After a year of exhaustive debate, President Obama signed the Affordable Care Act into law, achieving what seven Presidents have tried and failed to-do to pass comprehensive health insurance reform that will provide every American with the quality affordable health care they deserve.
As a result of health insurance reform, young people will be able to stay on their parents’ plan well into their 20s. Small businesses will be given a tax credit of up to 35% to enable them to more affordably provide health care for their employees. And insurance companies will no longer be able to take away individuals’ health insurance when they get sick, or deny them insurance as a result of a pre-existing condition.
Over the last year, the College Democrats of America worked hard to help President Obama and Democrats in Congress pass health reform. And through hundreds of events on college campuses including health care rallies, phone banks, petition drives, canvassing, health care awareness parties, press events, and other creative ideas, we rallied students across America to work towards real change.
Young people are already seeing the benefits of health care reform:
NYT: Big Gains for Young People in Health Law By RONI CARYN RABIN
According to a [recent report] from the Commonwealth Fund, a private foundation that focuses on health policy, most of the 13.7 million young adults who are uninsured could gain coverage when the act goes into full force in 2014 — either through public programs like Medicaid or by buying private policies on competitive insurance exchanges established by the law.
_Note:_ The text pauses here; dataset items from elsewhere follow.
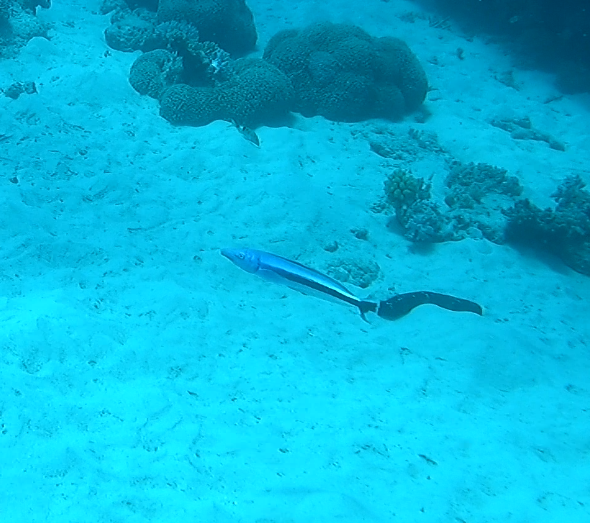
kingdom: Animalia
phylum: Chordata
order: Perciformes
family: Malacanthidae
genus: Malacanthus
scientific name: Malacanthus latovittatus
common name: Blue blanquillo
“The affordable care act is, in many ways, a graduation gift to young adults,” said an author of the report, Sara R. Collins, a vice president at the Commonwealth Fund.
Relief will come sooner for 1.2 million young people whose parents have health coverage but who fell off family policies when they graduated from high school or college.
Beginning in late September, health insurers will be required to cover children on family health plans through age 25, and many companies are making the change now so new college graduates do not face gaps in coverage.